Influenciadores digitais e seu impacto nas decisões de consumo

Enviada em 22/08/2021

O filme “Sete Homens e um destino”, de Antoine Fuqua, mostra a missão de 7 indivíduos de defender uma cidade, no deserto americano, de um criminoso e sua gangue. Durante a trama, é possível perceber que a região é uma terra com pouca ou nenhuma lei, e com uma presença mínima das autoridades locais. Analogamente a isso, a internet no Brasil tornou-se uma espécie de “Velho Oeste” digital, já que as leis não impedem ou limitam a atuação dos influencers digitais, que propagam diversas ideias sem qualquer limitação, gerando diversos problemas dentro e fora da esfera social, como a influência para compra de certos produtos, mas que promovem ações sociais que buscam solucionar algum problema ou obstáculo social juntamente com seus seguidores.

Diante desse contexto, destaca-se o papel dos influenciadores no tocante à formação da opinião de seu público. Isso porque, de acordo com o filósofo alemão Theodor Adorno, a cultura capitalista impõe uma série de mecanismos, no caso os influencers, com o intuito de criar uma “padronização” do consumo, forçando assim a perda de opinião própria e despertando o desejo dos seguidores para determinadas marcas e produtos que não necessários em seu dia-a-dia, contribuindo assim para a ampliação e perpetuação do modelo consumista atual. Tal mentalidade corrobora, assim, com a perpetuação de algumas atitudes irresponsáveis por parte dos influenciadores digitais.

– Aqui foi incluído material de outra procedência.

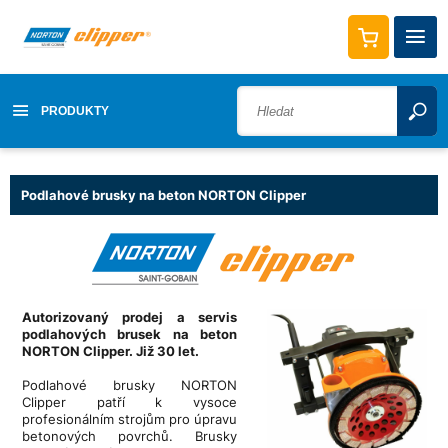
PRODUKTY
Podlahové brusky na beton NORTON Clipper
Autorizovaný prodej a servis
podlahových brusek na beton
NORTON Clipper. Již 30 let.
Podlahové brusky NORTON
Clipper patří k vysoce
profesionálním strojům pro úpravu
betonových povrchů. Brusky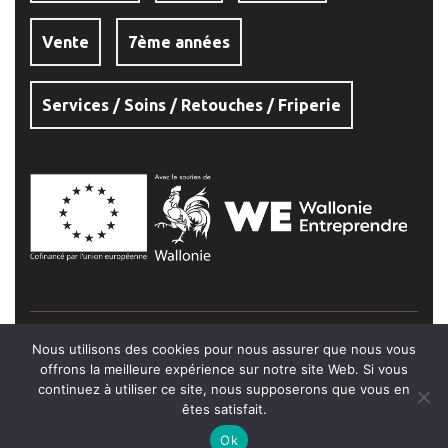
Vente
7ème années
Services / Soins / Retouches / Friperie
Institut Saint-Joseph Jambes © 2026
Nous utilisons des cookies pour nous assurer que nous vous
Politique de confidentialité
offrons la meilleure expérience sur notre site Web. Si vous
continuez à utiliser ce site, nous supposerons que vous en
êtes satisfait.
Ok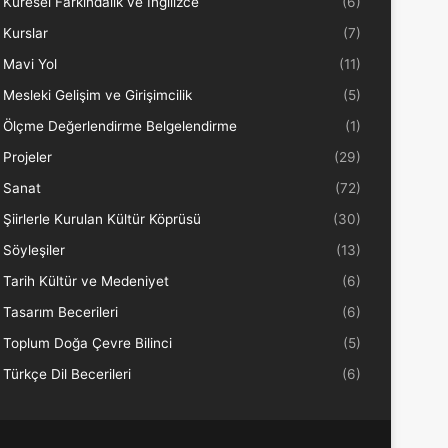
Küresel Farkındalık ve İngilizce
(6)
Kurslar
(7)
Mavi Yol
(11)
Mesleki Gelişim ve Girişimcilik
(5)
Ölçme Değerlendirme Belgelendirme
(1)
Projeler
(29)
Sanat
(72)
Şiirlerle Kurulan Kültür Köprüsü
(30)
Söyleşiler
(13)
Tarih Kültür ve Medeniyet
(6)
Tasarım Becerileri
(6)
Toplum Doğa Çevre Bilinci
(5)
Türkçe Dil Becerileri
(6)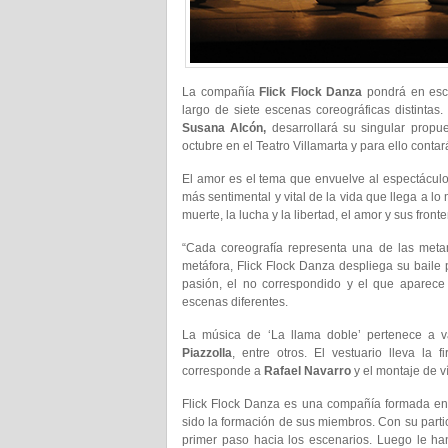
La compañía
Flick Flock Danza
pondrá en es
largo de siete escenas coreográficas distintas.
Susana Alcón,
desarrollará su singular prop
octubre en el Teatro Villamarta y para ello conta
El amor es el tema que envuelve al espectácul
más sentimental y vital de la vida que llega a lo 
muerte, la lucha y la libertad, el amor y sus fron
“Cada coreografía representa una de las meta
metáfora, Flick Flock Danza despliega su baile pa
pasión, el no correspondido y el que aparece 
escenas diferentes.
La música de ‘La llama doble’ pertenece a va
Piazzolla
, entre otros. El vestuario lleva la 
corresponde a
Rafael
Navarro
y el montaje de 
Flick Flock Danza es una compañía formada en
sido la formación de sus miembros. Con su partici
primer paso hacia los escenarios. Luego le han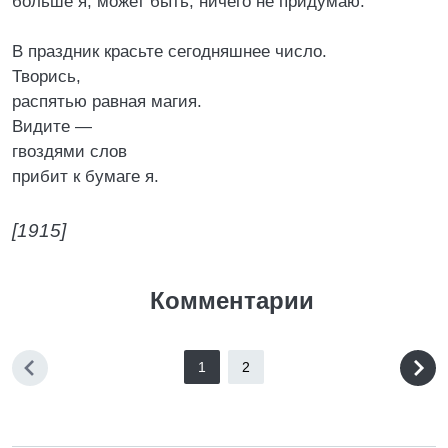
больше я, может быть, ничего не придумаю.
В праздник красьте сегодняшнее число.
Творись,
распятью равная магия.
Видите —
гвоздями слов
прибит к бумаге я.
[1915]
Комментарии
1
2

Sob outro viés, é notável a recorrência de casos dos influenciadores como formadores de caráter para o público mais jovem, já que, conforme teorizado pelo filosofo inglês Adam Locke “a mente é, inicialmente, como uma ‘folha em branco’”, ou seja, todo conhecimento é adquirido por meio de experiencias e da própria vivencia. A exemplo disso, pode-se citar o caso do influenciador Gaulês, que levou seu público a arrecadar, sozinho, 60 mil, em abril de 2020, para a Central Única das Favelas (CUFA), como forma de auxiliar no combate ao novo coronavírus. Assim, tal acontecimento revela a importância do papel dos influencers digitais como criadores de cidadãos empáticos.

Diante do exposto, é claro o papel dos influenciadores como criadores de padrões de consumo. Sendo assim, é dever do Ministério da Educação, em conjunto com as instituições de ensino, fomentar o pensamento crítico do público mais jovem que utiliza redes sociais, por meio da adoção de um modelo de “educação libertadora”, como escrito pelo filósofo brasileiro Paulo Freire, que almeja educar e treinar para possuir um senso crítico sobre tudo aquilo que é consumido ou visto em redes sociais, evitando assim que ele perca sua individualidade. Dessa forma, espera-se que o impacto dos influenciadores digitais seja direcionado para a criação de indivíduos socialmente responsáveis.